RSNA 2023 Attendance Flat Compared to 2022

Nov. 27, 2023
Attendance at RSNA23, the annual conference of the Radiological Society of North America, this year has been almost identical to that of RSNA22

Attendance at RSNA23, the annual conference of the Oak Brook, Ill.-based Radiological Society of North America, held every year at Chicago’s McCormick Place, was flat this year compared to attendance at RSNA22, with the numbers within a few hundred of each other. As of Monday, Nov. 27, total in-person registration was 34,175, of whom 17,711 were classified as professionals.

As we reported on the Monday of RSNA 2022—Monday, Nov. 28, 2022—attendance last year was 34,385, a 61.4-percent increase over the 21,300 registered on this equivalent day in the conference in 2021. Among the 34,385, 19,485 were registered as professionals.
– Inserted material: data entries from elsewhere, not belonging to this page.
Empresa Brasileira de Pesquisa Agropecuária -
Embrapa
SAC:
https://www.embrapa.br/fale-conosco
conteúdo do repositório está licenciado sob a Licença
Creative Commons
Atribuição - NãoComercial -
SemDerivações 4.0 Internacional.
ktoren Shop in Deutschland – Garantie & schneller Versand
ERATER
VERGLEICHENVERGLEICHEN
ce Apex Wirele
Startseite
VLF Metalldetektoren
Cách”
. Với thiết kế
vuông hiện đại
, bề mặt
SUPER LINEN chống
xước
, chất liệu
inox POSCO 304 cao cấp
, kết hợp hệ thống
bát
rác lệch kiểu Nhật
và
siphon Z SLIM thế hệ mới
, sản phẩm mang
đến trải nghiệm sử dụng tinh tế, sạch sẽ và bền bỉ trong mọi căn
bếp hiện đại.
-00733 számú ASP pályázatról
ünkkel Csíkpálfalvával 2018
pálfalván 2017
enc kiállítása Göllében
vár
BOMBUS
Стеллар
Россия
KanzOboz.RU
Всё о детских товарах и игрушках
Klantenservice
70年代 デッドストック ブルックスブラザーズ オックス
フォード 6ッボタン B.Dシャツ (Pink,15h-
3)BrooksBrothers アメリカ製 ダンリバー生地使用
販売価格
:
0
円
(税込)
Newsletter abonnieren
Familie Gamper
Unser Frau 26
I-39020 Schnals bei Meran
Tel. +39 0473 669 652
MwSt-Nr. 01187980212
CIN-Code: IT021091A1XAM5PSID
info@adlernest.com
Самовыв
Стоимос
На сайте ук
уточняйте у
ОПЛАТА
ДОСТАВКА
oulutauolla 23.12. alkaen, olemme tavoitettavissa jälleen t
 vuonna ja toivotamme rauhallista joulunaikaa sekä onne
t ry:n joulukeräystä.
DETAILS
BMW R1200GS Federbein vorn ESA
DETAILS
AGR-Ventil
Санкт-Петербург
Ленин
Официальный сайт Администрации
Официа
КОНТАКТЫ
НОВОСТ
This year’s attendance figure, virtually the same as last year’s, might presage ongoing future attendance levels; RSNA22 saw a huge increase over 2021, as 2021 had been the first year of in-person attendance since 2020, when the conference had been forced to go virtual during the depths of the global COVID-19 pandemic.

This year’s conference agenda was replete with sessions focused on artificial intelligence (AI), something noted by Howard B. Chrisman , M.D., president and CEO at Northwestern Memorial HealthCare in Chicago, during the conference’s opening session on Sunday. As Nick Klenske reported the Daily Bulletin, the conference’s official publication, Dr. Chrisman told the audience in the Aire Crown Theatre that “Radiology is at an inflection point as new technologies and AI in particular rapidly transform our field.” Chrisman told his fellow radiologists that he was optimistic about radiologists’ collective ability to flex with the times. “Before we were even a specialty, people who worked with X-rays were referred to as being ‘irrational,’ ‘irritable,’ and ‘prone to mental disturbances. Yet despite this start, the fact that we are all here today is proof that we’ve been able to persist and that we will continue to persist. The secret, going forward, he said, will be this: “While history shows that change is often disruptive, I believe radiologists are well-prepared thanks to our agile nature.”